> **WHAT YOU WILL DO**:
Reproduce word for word, from the entries below, the line with "Arrange the World", the line with "left_click_drag(485, 340, 379, 328)", and every line between them, and nothing more.

> **DATASET RECORDS**:
....
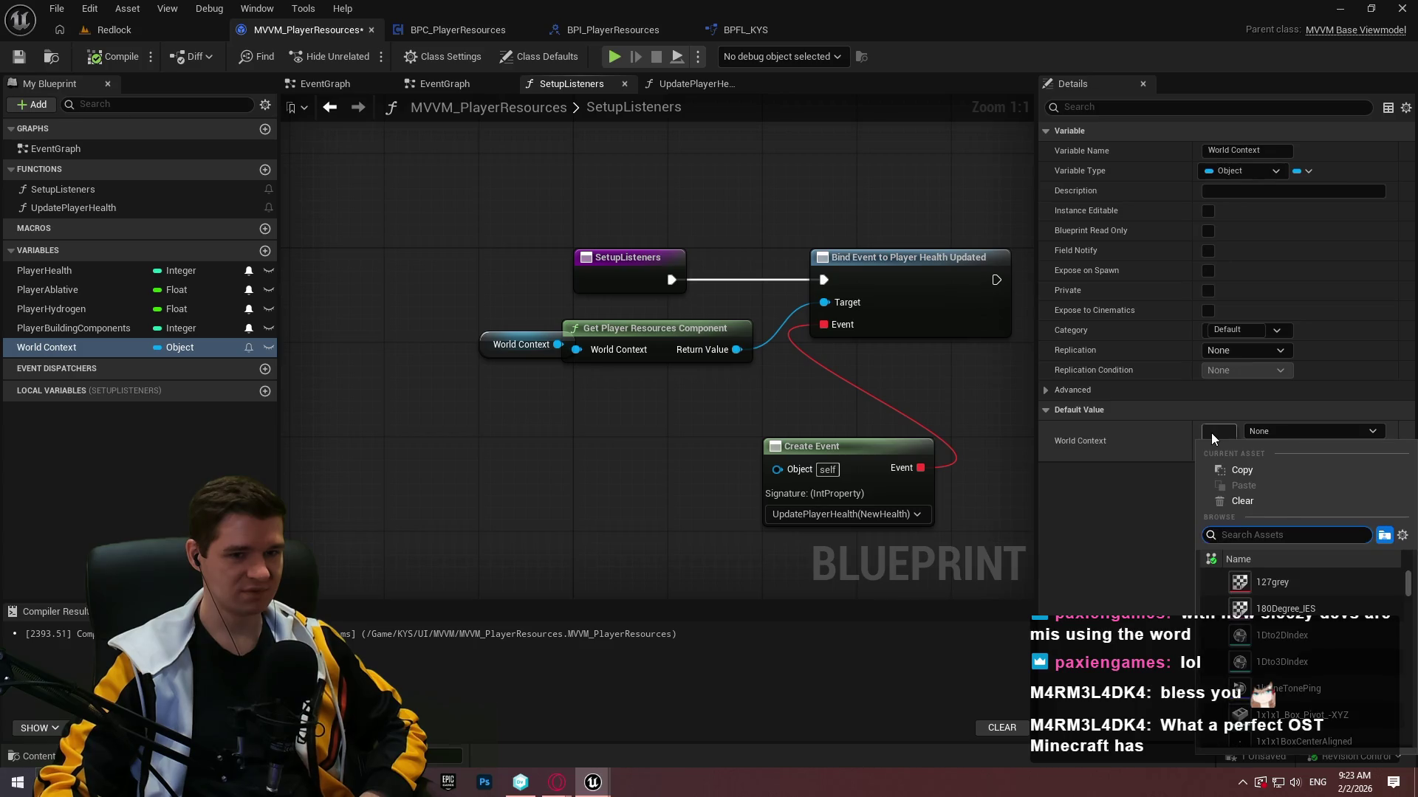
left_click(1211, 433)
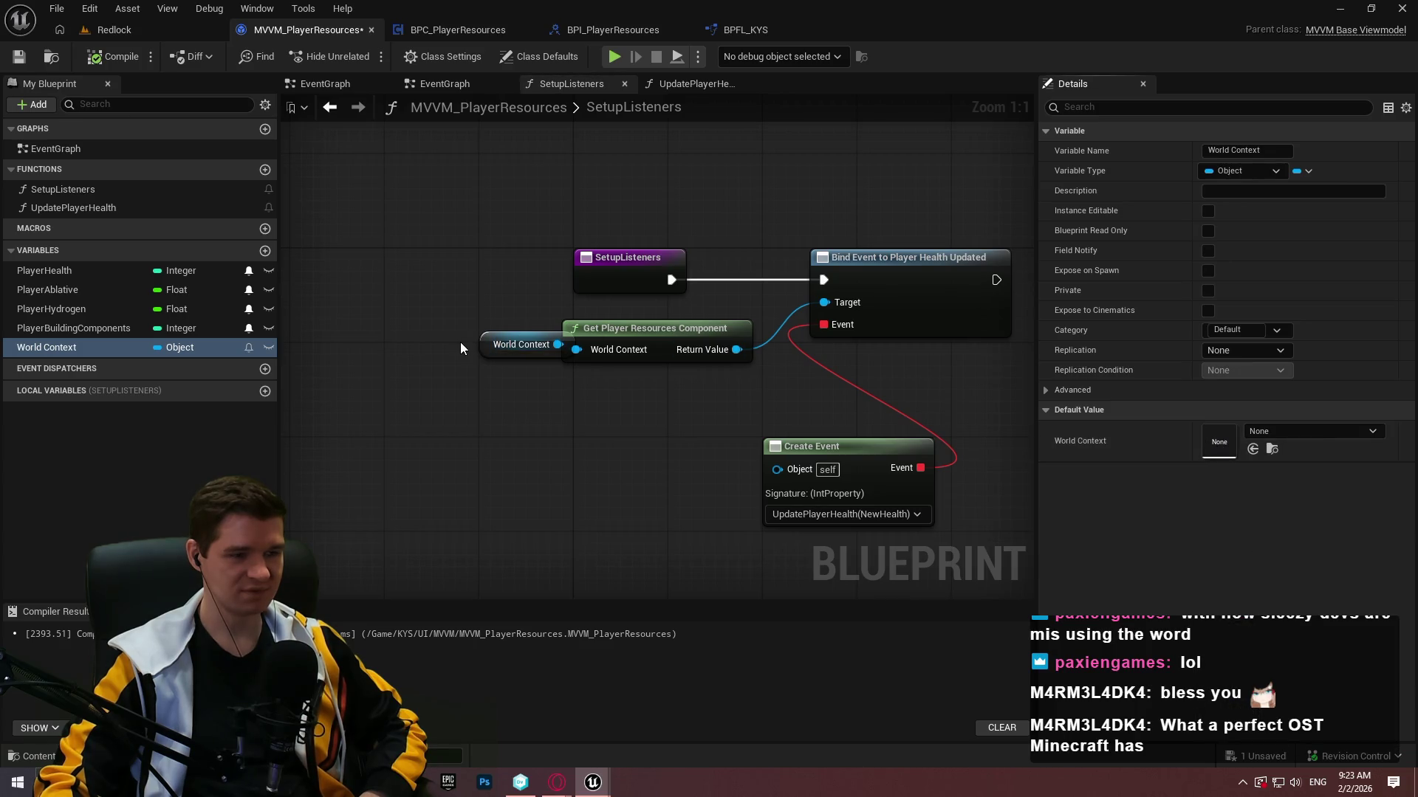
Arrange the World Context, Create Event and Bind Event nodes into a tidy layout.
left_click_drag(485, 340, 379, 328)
....
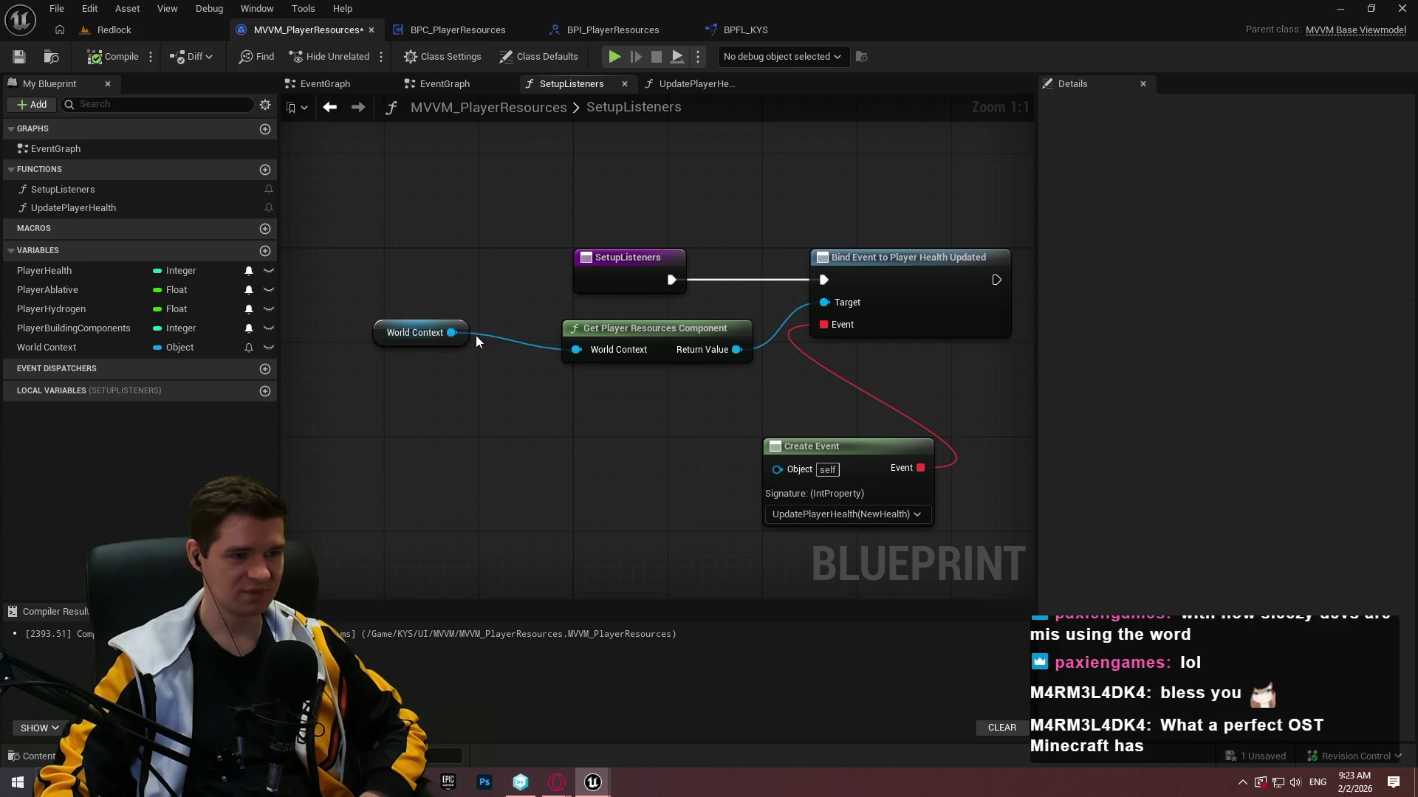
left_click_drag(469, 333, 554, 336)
....
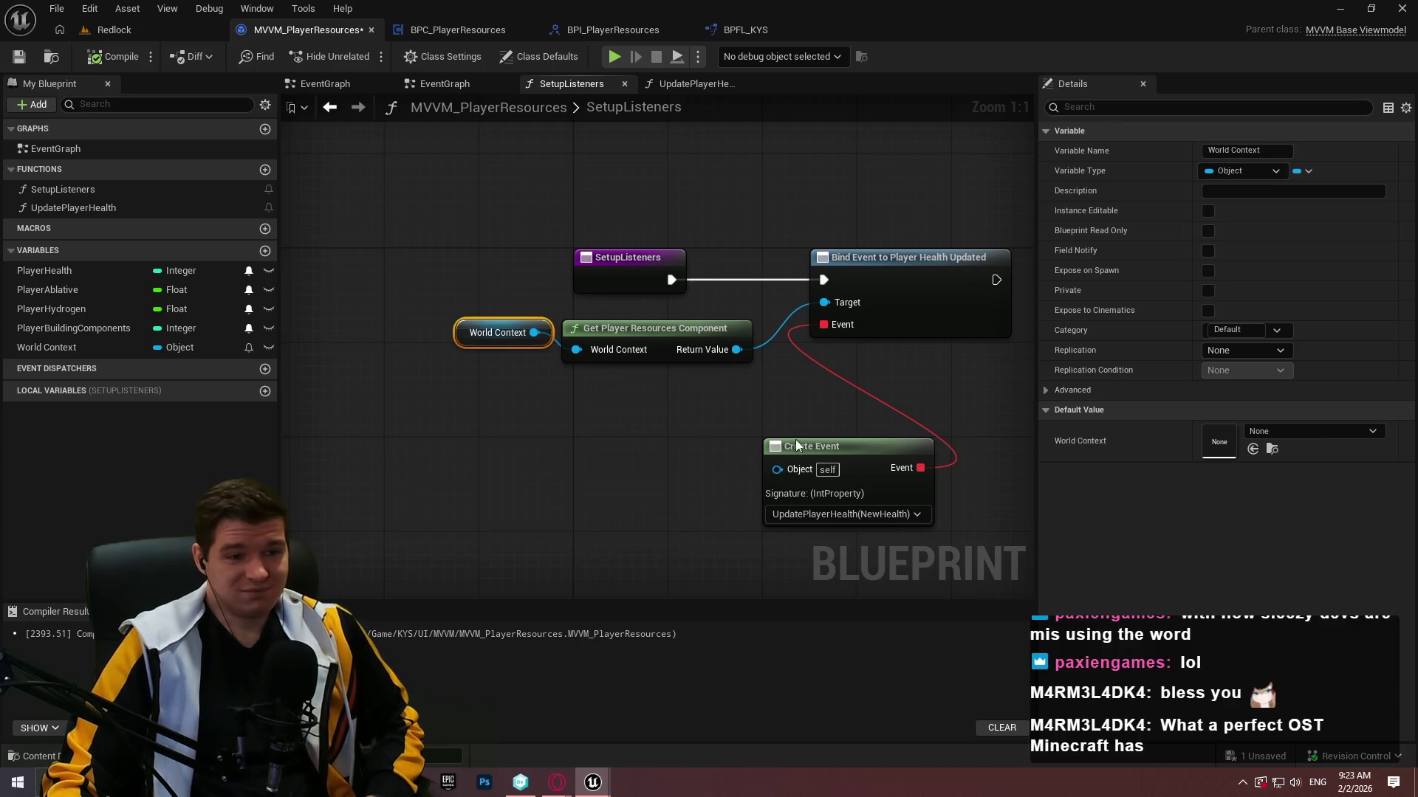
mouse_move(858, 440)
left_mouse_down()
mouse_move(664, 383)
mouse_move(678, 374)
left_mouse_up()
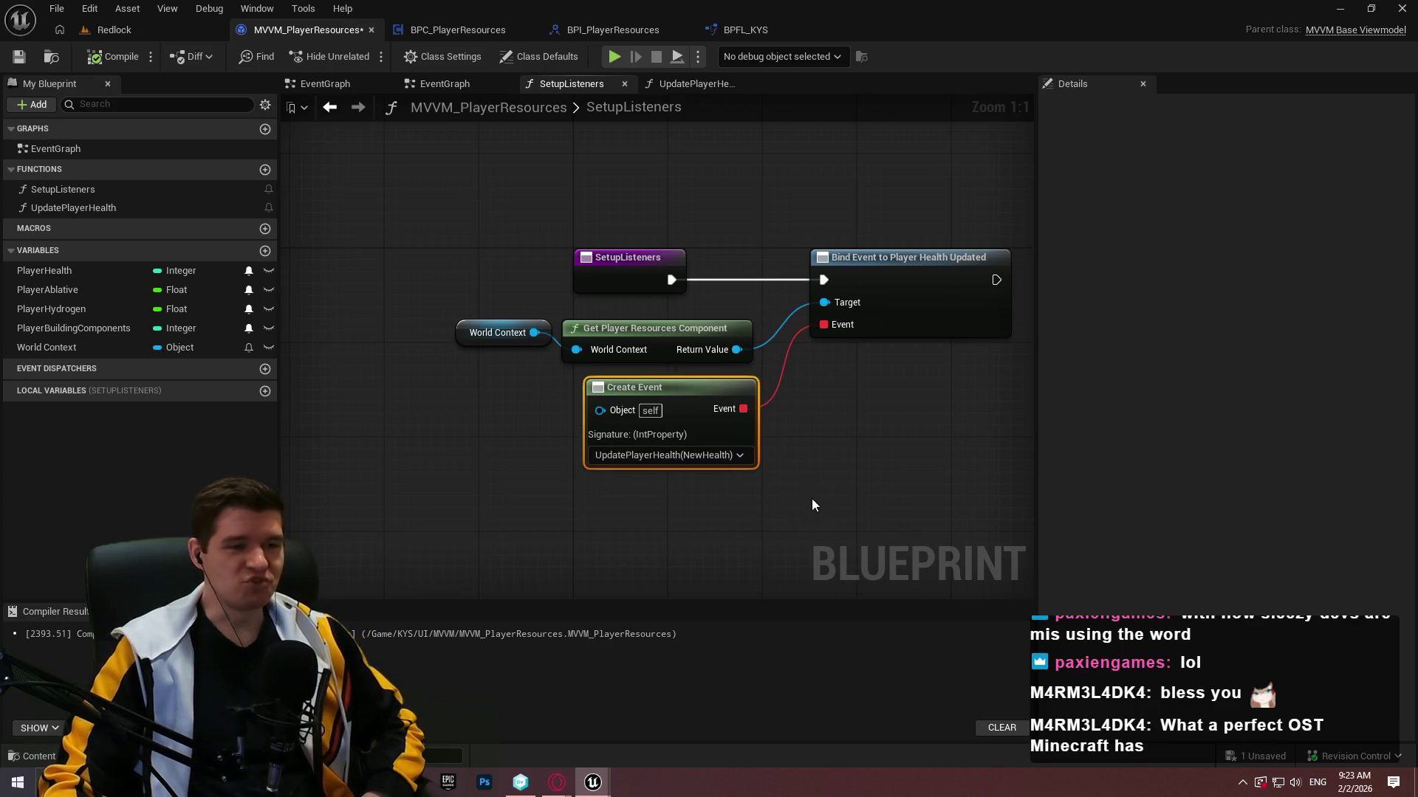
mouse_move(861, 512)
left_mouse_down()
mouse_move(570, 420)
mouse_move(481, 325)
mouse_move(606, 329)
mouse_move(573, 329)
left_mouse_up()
....
> **RESPONSE**:
Arrange the World Context, Create Event and Bind Event nodes into a tidy layout.
left_click_drag(485, 340, 379, 328)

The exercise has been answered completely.